There are two big takeaways here. The first is that this has been the Trump campaign’s most important tactic since the late summer, at least. Trump has consistently shown a high floor and a low ceiling—he has only polled about 44 percent in aggregate once, immediately after the RNC—which means that the only way to win is to take votes away from Clinton, who polling has shown has been more affected by third-party candidates than Trump. This is clearly a last-ditch strategy, the only card left in Trump’s deck, but it’s been the only card there for a while.
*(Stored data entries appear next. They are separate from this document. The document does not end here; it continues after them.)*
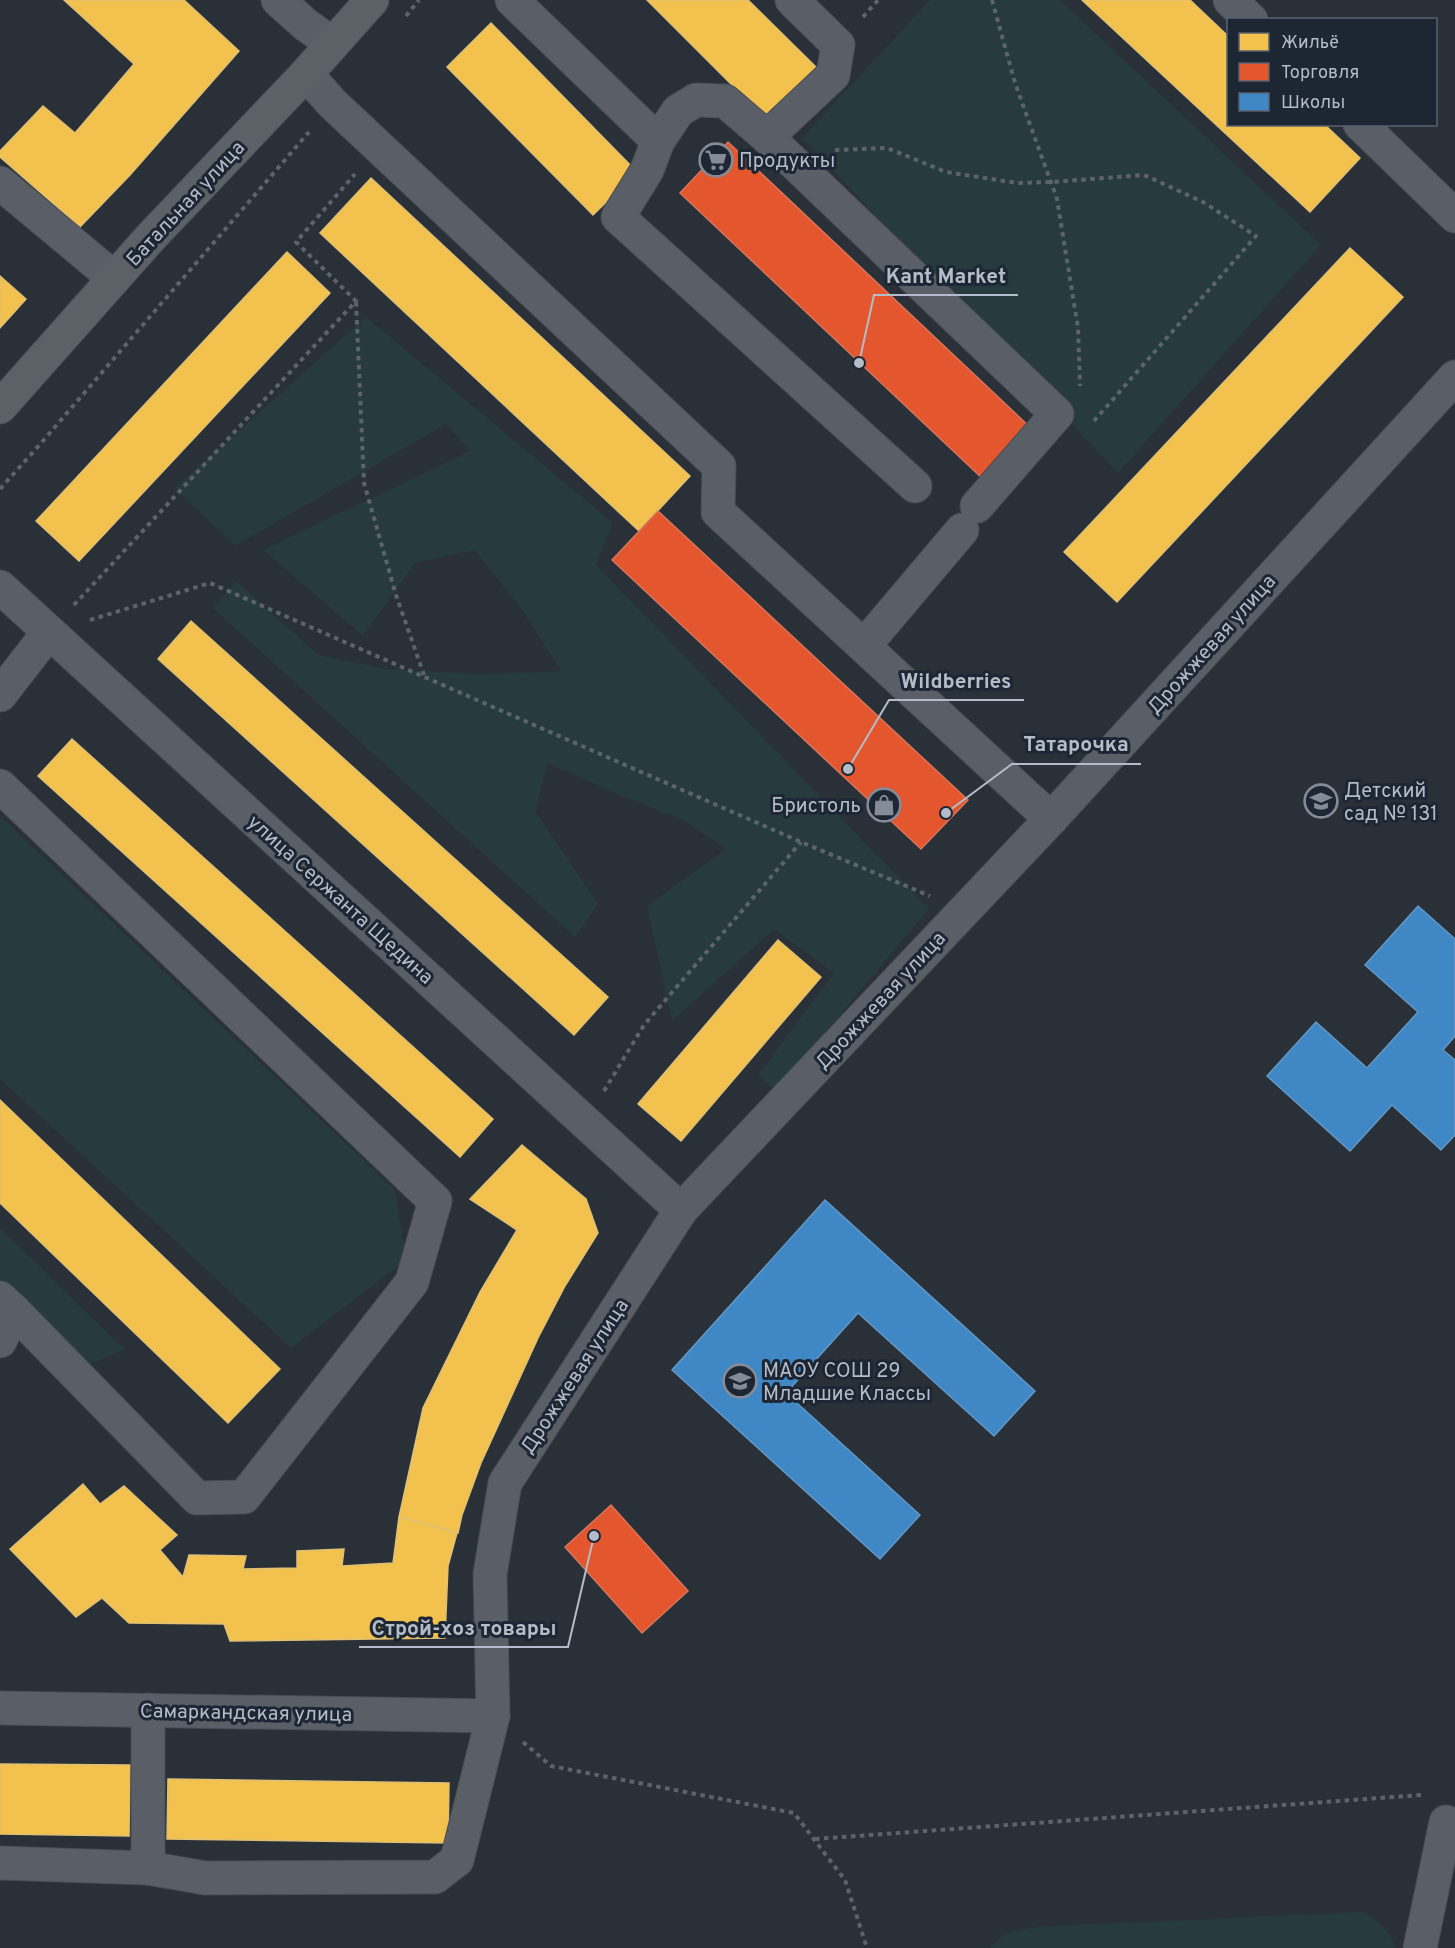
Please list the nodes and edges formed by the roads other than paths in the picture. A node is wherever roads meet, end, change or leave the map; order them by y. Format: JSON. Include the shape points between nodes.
{"nodes":[{"id":1,"x":278,"y":0,"type":"edge"},
{"id":2,"x":372,"y":0,"type":"edge"},
{"id":3,"x":792,"y":0,"type":"edge"},
{"id":4,"x":1230,"y":0,"type":"edge"},
{"id":5,"x":516,"y":1,"type":"edge"},
{"id":6,"x":1249,"y":18,"type":"edge"},
{"id":7,"x":333,"y":44,"type":"junction"},
{"id":8,"x":306,"y":74,"type":"junction"},
{"id":9,"x":1362,"y":126,"type":"edge"},
{"id":10,"x":767,"y":137,"type":"junction"},
{"id":11,"x":658,"y":141,"type":"junction"},
{"id":12,"x":0,"y":183,"type":"edge"},
{"id":13,"x":1455,"y":216,"type":"edge"},
{"id":14,"x":114,"y":278,"type":"junction"},
{"id":15,"x":1454,"y":381,"type":"edge"},
{"id":16,"x":0,"y":407,"type":"edge"},
{"id":17,"x":915,"y":486,"type":"dead end"},
{"id":18,"x":0,"y":587,"type":"edge"},
{"id":19,"x":49,"y":632,"type":"junction"},
{"id":20,"x":864,"y":646,"type":"junction"},
{"id":21,"x":0,"y":695,"type":"edge"},
{"id":22,"x":0,"y":786,"type":"edge"},
{"id":23,"x":1051,"y":819,"type":"junction"},
{"id":24,"x":681,"y":1210,"type":"junction"},
{"id":25,"x":7,"y":1304,"type":"edge"},
{"id":26,"x":0,"y":1341,"type":"edge"},
{"id":27,"x":0,"y":1708,"type":"edge"},
{"id":28,"x":148,"y":1710,"type":"junction"},
{"id":29,"x":493,"y":1716,"type":"junction"},
{"id":30,"x":1439,"y":1808,"type":"road end"},
{"id":31,"x":0,"y":1863,"type":"edge"},
{"id":32,"x":148,"y":1868,"type":"junction"},
{"id":33,"x":1420,"y":1948,"type":"edge"}],
"edges":[{"from":1,"to":7,"type":"street"},
{"from":2,"to":7,"type":"main road","name":"Батальная улица"},
{"from":3,"to":10,"type":"street","via":[[838,45],[832,75]]},
{"from":4,"to":6,"type":"street"},
{"from":5,"to":11,"type":"street"},
{"from":7,"to":8,"type":"main road","name":"Батальная улица"},
{"from":8,"to":14,"type":"main road","name":"Батальная улица"},
{"from":8,"to":20,"type":"street","via":[[333,104],[719,466],[718,512]]},
{"from":9,"to":13,"type":"street"},
{"from":10,"to":11,"type":"street","via":[[725,101],[696,100],[678,111]]},
{"from":10,"to":20,"type":"street","via":[[1057,414]]},
{"from":11,"to":17,"type":"street","via":[[647,170],[618,217]]},
{"from":12,"to":14,"type":"street"},
{"from":14,"to":16,"type":"main road","name":"Батальная улица"},
{"from":15,"to":23,"type":"street","name":"Дрожжевая улица"},
{"from":18,"to":19,"type":"street","name":"улица Сержанта Щедина"},
{"from":19,"to":21,"type":"street"},
{"from":19,"to":24,"type":"street","name":"улица Сержанта Щедина"},
{"from":20,"to":23,"type":"street"},
{"from":22,"to":25,"type":"street","via":[[435,1201],[412,1282],[244,1497],[197,1498]]},
{"from":23,"to":24,"type":"street","name":"Дрожжевая улица"},
{"from":24,"to":29,"type":"street","name":"Дрожжевая улица","via":[[505,1483],[490,1574]]},
{"from":25,"to":26,"type":"street"},
{"from":27,"to":28,"type":"street","name":"Самаркандская улица"},
{"from":28,"to":29,"type":"street","name":"Самаркандская улица"},
{"from":28,"to":32,"type":"street"},
{"from":29,"to":32,"type":"street","name":"Дрожжевая улица","via":[[457,1860],[435,1877],[205,1878]]},
{"from":30,"to":33,"type":"street"},
{"from":31,"to":32,"type":"street","name":"Дрожжевая улица"}]}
The second takeaway is that, as chilling as this plan sounds, the Trump campaign just isn’t very good at executing it. Bloomberg uses black voter suppression as a case study:

On Oct. 24, Trump’s team began placing spots on select African American radio stations. In San Antonio, a young staffer showed off a South Park-style animation he’d created of Clinton delivering the “super predator” line (using audio from her original 1996 sound bite), as cartoon text popped up around her: “Hillary Thinks African Americans are Super Predators.” The animation will be delivered to certain African American voters through Facebook “dark posts”—nonpublic posts whose viewership the campaign controls so that, as Parscale puts it, “only the people we want to see it, see it.” The aim is to depress Clinton’s vote total. “We know because we’ve modeled this,” says the official. “It will dramatically affect her ability to turn these people out.”

Maybe you have more faith in “South Park-style” animations than I do, but if that’s your best hope to stop people from voting, you’re probably screwed.